Die regelrechte Klagewelle, die später zu Fällen wie WBG und BFI anrollte, blieb bislang jedoch erfolglos. Von mehr als 3000 IFG-Auskunftsklagen seit Ende 2011, seien 2962 abgeschlossen, berichtet Gabriele Förster, Vorsitzende Richterin des VG Frankfurt. Ein Urteil, das die BaFin zu Auskünften verpflichte, sei ihrer Erinnerung nach nicht dabei gewesen. „Rund 200 Verfahren sind noch offen“, sagt Fischer.
Beyer betont, der Hessische Verwaltungsgerichtshof habe in vielen Fällen die Berufung zugelassen. Allerdings seien die Verfahren bis zur EuGH-Entscheidung ausgesetzt worden. Während der Klagewelle, so Fischer, seien die Schreiben aus Jena zeitweise „kistenweise in der Poststelle eingegangen“. Und man habe sich „gewundert“, dass nicht zunächst ein Pilotverfahren geführt wurde. Beyer begründet das Vorgehen damit, dass kein Mandant bereit gewesen sei, als Musterkläger zu fungieren. Zudem sei die BaFin trotz eines entsprechenden Vorschlages nicht bereit gewesen, auf „die Einrede der Verjährung“ zu verzichten, was Staatshaftungsansprüche angeht.
Zweifelhafte Mandantengewinnung per Rundbrief
PWB ist nicht die einzige Kanzlei, die mit umstrittenen Methoden Kritik auslöst. So warnt die Verbraucherzentrale Hessen, dass geschädigte Anleger immer wieder Rundbriefe mit fragwürdigen Empfehlungen erhielten – und somit Gefahr liefen, erneut Geld zu verlieren; diesmal in Form von unnötigen Anwalts- und Gerichtskosten.

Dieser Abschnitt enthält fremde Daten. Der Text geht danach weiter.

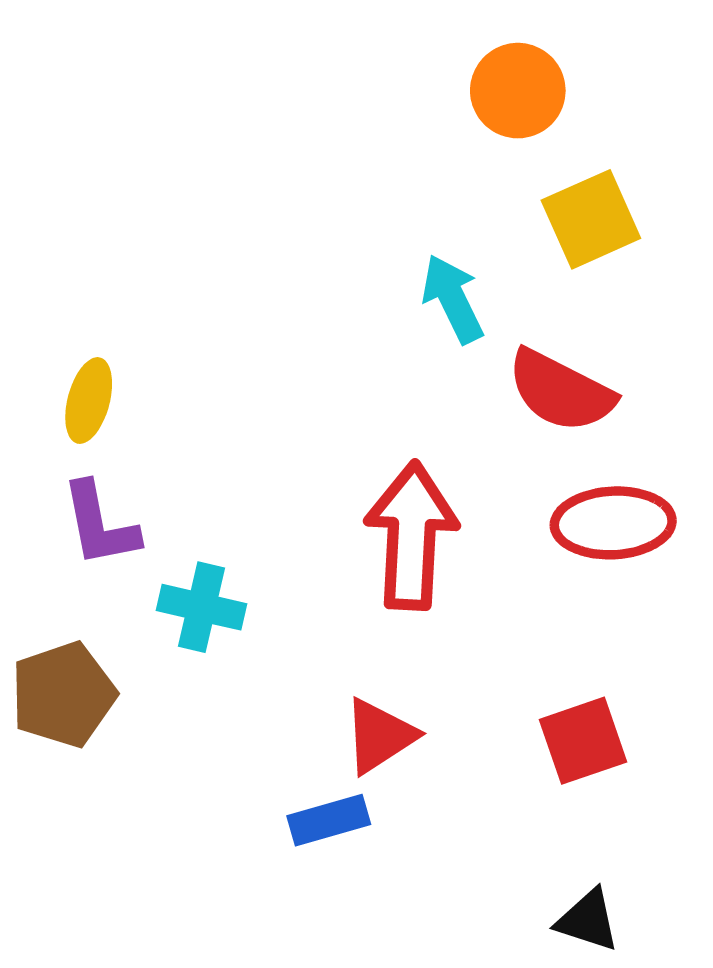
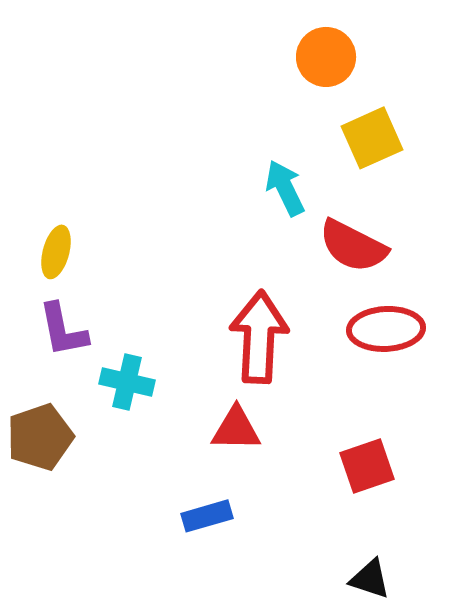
red triangle: (380, 736) -> (236, 429), moved, turned 34

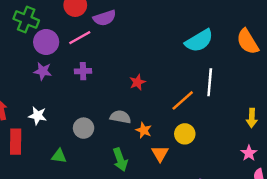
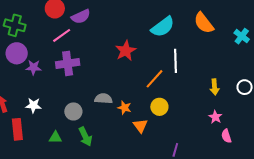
purple circle: (46, 42) -> (17, 53), moved
purple cross: (83, 71) -> (68, 63), size x1.6
red star: (137, 82) -> (126, 51), moved, size x1.5
green arrow: (120, 160) -> (85, 137), moved

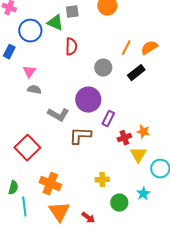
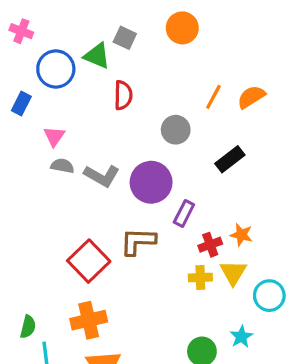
gray square: (72, 12) -> (125, 38), turned 32
black rectangle: (136, 73) -> (230, 159), moved
gray L-shape: (58, 115) -> (102, 176), moved
red square: (27, 148) -> (89, 261), moved
yellow cross: (102, 180) -> (200, 277), moved
orange cross: (50, 184) -> (89, 320), turned -35

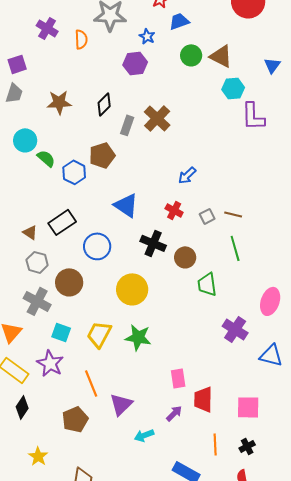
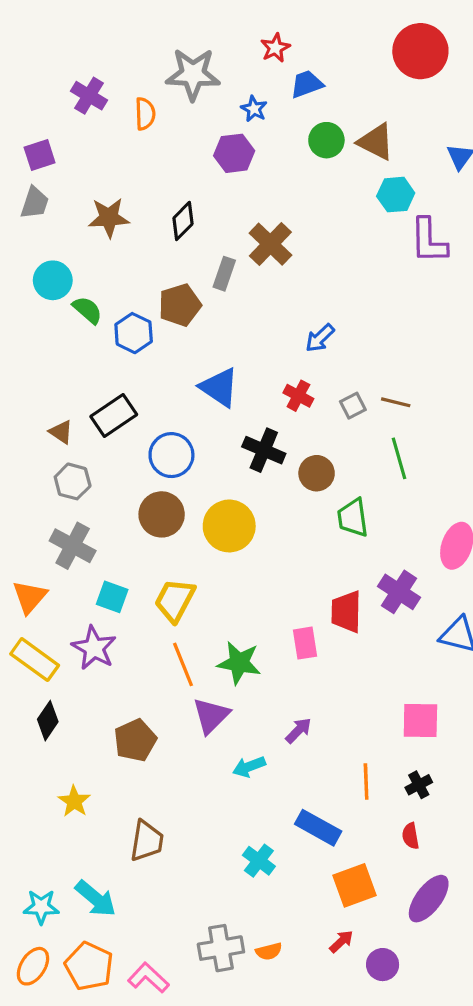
gray rectangle: (127, 125) -> (224, 274), moved
brown circle: (69, 282) -> (162, 514), moved
green star: (138, 337) -> (239, 663), moved
pink rectangle: (178, 378) -> (305, 643), moved
orange line: (91, 383) -> (183, 664), moved
red trapezoid: (203, 399) -> (346, 612), moved

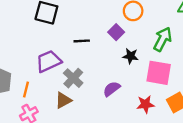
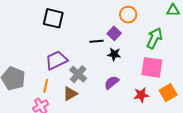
black line: (82, 41) -> (96, 41), moved
black star: (131, 56) -> (114, 54), moved
orange line: (26, 89) -> (46, 86), moved

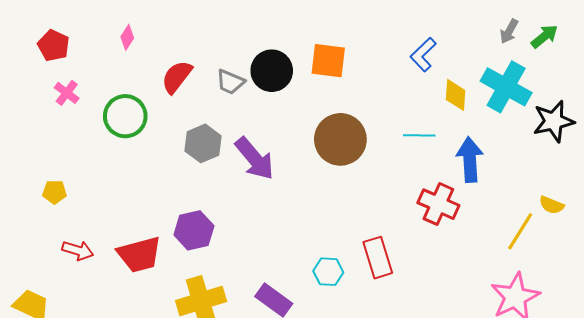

Doch selbst, wenn Kanzleien wie etwa PWB Auskunftsansprüche durchsetzen – etwa im Verfahren beim Bundesverwaltungsgericht –, müssten sie noch eine weitere Hürde überwinden: Staatshaftungsansprüche durchsetzen. Dieses Ansinnen sei „absurd“, meint der Leipziger Anwalt Ali Al-Zand. „Es steht klar im Gesetz, dass die BaFin einzelnen Anlegern gegenüber nicht haftet.“
Al-Zand hat Strafanzeige gegen Beyer und zwei weitere PWB-Anwälte eingereicht, nachdem sein Großvater 2015 ein Schreiben der Kanzlei erhalten hatte. Anleger, die im Betrugsfall WBG Leipzig-West Geld verloren haben, hieß es darin, könnten sich das Geld womöglich vom Staat zurückholen – bräuchten aber Informationen von der BaFin, um Ansprüche zu prüfen. „Mir liegen inzwischen noch andere Werbeschreiben vor, in denen die Anwälte für ein rechtliches Vorgehen geworben haben, bei dem es meines Erachtens von vornherein praktisch sicher war, dass der Mandant draufzahlen würde“, sagt Al-Zand.
Vorwurf gewerbsmäßigen Betrugs gegen Anwälte
Die Staatsanwaltschaft Gera ermittelt infolge seiner Anzeige wegen des Verdachts auf „gewerbsmäßigen Betrug“ (Aktenzeichen: 201 Js 35033/15), wie Staatsanwalt Jens Wörmann der WirtschaftsWoche bestätigte. Wann das Verfahren abgeschlossen wird, sei noch „nicht absehbar“. Beyer und seine Kollegen halten die Strafanzeige für „rechtlich haltlos“, wollen angesichts der laufenden Ermittlungen aber „keine vertiefte Stellungnahme abgeben“. Das gilt auch für das Beschwerdeverfahren, das Al-Zand bei der Rechtsanwaltskammer Thüringen in derselben Angelegenheit angestrengt hat. „Wir nehmen die Vorwürfe ernst und prüfen sie derzeit“, sagt Jan Helge Kestel, Rechtsanwalt und Präsident der Thüringer Kammer.
Zum aktuellen Stand könne er wegen der Verschwiegenheitspflicht aber nichts sagen. „Wann das Verfahren abgeschlossen ist, ist ebenfalls noch nicht absehbar.
Klar ist schon jetzt: Der Fall wird Aufschlüsse liefern, wie weit Rechtsanwälte bei der Mandanten-Akquise gehen dürfen – und wann Versprechen aus juristischer Sicht zu vollmundig sind.